Stress has several immediate effects. It also has long-term behavioural, physiological, emotional, and cognitive effects. If these hinder adaptation to the environment, then they become stressors and create a distress cycle.

distress cycle diagram
(Source: From Charlesworth & Nathan, 1984)

Wellness Cycle of Stress

Many people develop coping skills and are better able to respond adaptively to stressor events. This wellness cycle of stress is to be understood for managing stress and improving wellness and overall wellbeing.

(Source: From Charlesworth & Nathan, 1984)

Responses to Stress

The responses to stress are varied by different people in various circumstances.

Normal Responses

  • Feeling strong emotions: sad, fear, grief, rage
  • Having unwanted, intrusive thoughts about events
  • Resistance to thinking about events
  • Temporary physical symptoms: headaches, stomach distress
  • Resuming one’s normal pattern of life 

Not so normal response 

  • Being overwhelmed by intense emotions; experiencing panic or fatigue
  • Having disturbed, persistent images and thoughts that interfere with usual functioning
  • Long-term problems like being unable to work properly  

Ways to manage stress

There are approaches to any difficult situation – Grounding, unhooking, acting on your values, making room, engaging, and being kind. 

  • Ground yourself during emotional storms by noticing your thoughts and feelings, slowing down and connecting with your body by slowly pushing your feet into the floor, stretching and breathing
  • Refocusing and engaging with the surrounding
  • Noticing that a difficult thought or feeling has hooked you.

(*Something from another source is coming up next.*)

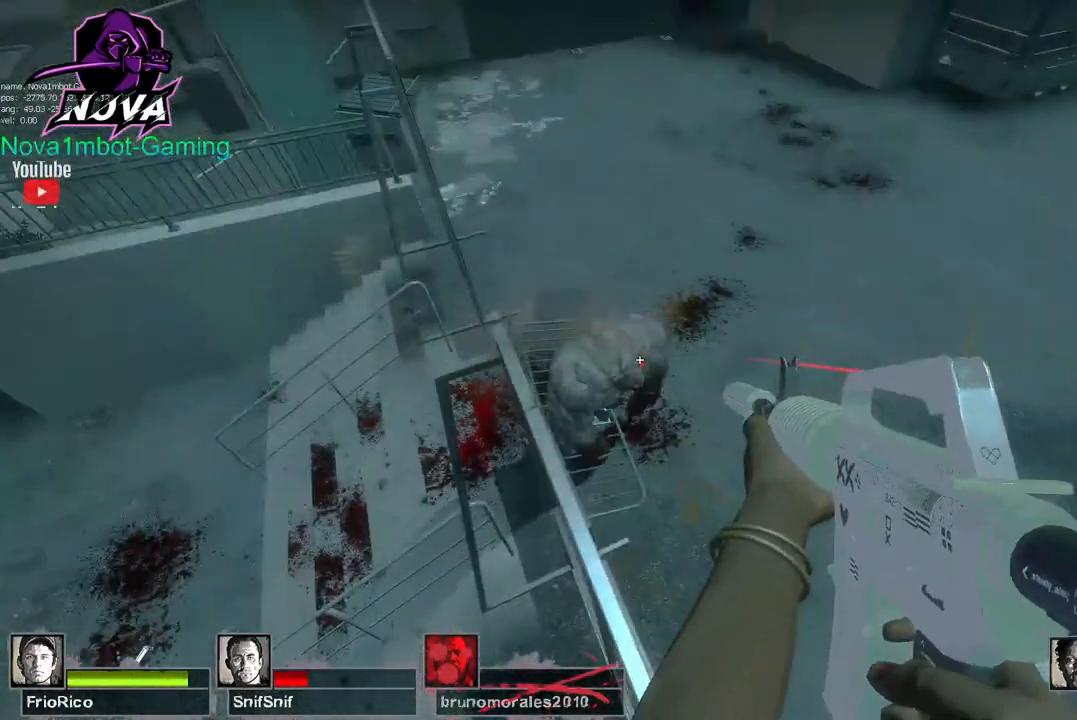
{"keys": ["shift"], "mouse": ["left"], "events": []}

Realise that you are distracted by a difficult thought or feeling, and notice it with curiosity
  • Silently name the difficult thought or feeling
  • Refocus on what you are doing
  • Leave the situation or thought for a moment
  • Change what can be changed, accept what cannot be changed, and live by your values
  • Give up and move away from your values if it is becoming a burden
  • Notice pain in yourself and others but respond with kindness. Unhook from unkind thoughts by noticing and naming them.
  • Try speaking to yourself kindly. If you will be kind to yourself, you will have more energy to help yourself and others and will feel motivated
  • Trying to push away difficult thoughts and feelings. Its avoidance techniques for coping with stress. 

Relieving Stress

Several ways and techniques are practiced to relieve stress. To de-stress yourself, you should practice a few of the following techniques as per your understanding and knowledge. These will help in burnout situations.

Physiological Coping Techniques: 

  • Relaxation – Go easy with yourself. If your body is feeling discomfort, change the situation. People go for short vacations after a hectic schedule at home or office to unwind self. 
  • Mediation – For overall wellbeing and better mental health, the practice of meditation is helpful. It’s a very old practice that is being accepted by modern-day science. There is enough research and evidence that meditation helps with stress, anxiety, and depression. 
  • Controlled Breathing – It is common knowledge wherein you are advised to ‘take a deep breath’ and ‘take it easy’. It helps immediately. 

Behavioural Coping Techniques 

  • Time management – make a list of things, arrange your list in priority, set aside a block of time, be flexible, and plan for leisure activity: avoid overloading,  and stop procrastination.
  • Self-monitor
  • Be yourself
  • Be task oriented
  • Be patient
  • Be realistic
  • Have a constructive work
  • Use supportive relationships 

When coping is unsuccessful, and the stress does not subside, the individual may seek clinical attention for medical or psychological arousal caused by chronic stress. 

Quality sleep, less screen time, taking time out for a workout, having a potent nutritious diet, and many more mindful measures can help you adapt and live life better.

References

  • Morgan, C. T., King, R. A., Weisz, J. R., & Schopler, J. (1986). Introduction to psychology (7th ed.)
  • Susan Krauss Whitbourne, Richard P. Halgin (2013). Abnormal Psychology: Clinical Perspectives on Psychological Disorders (7th ed.)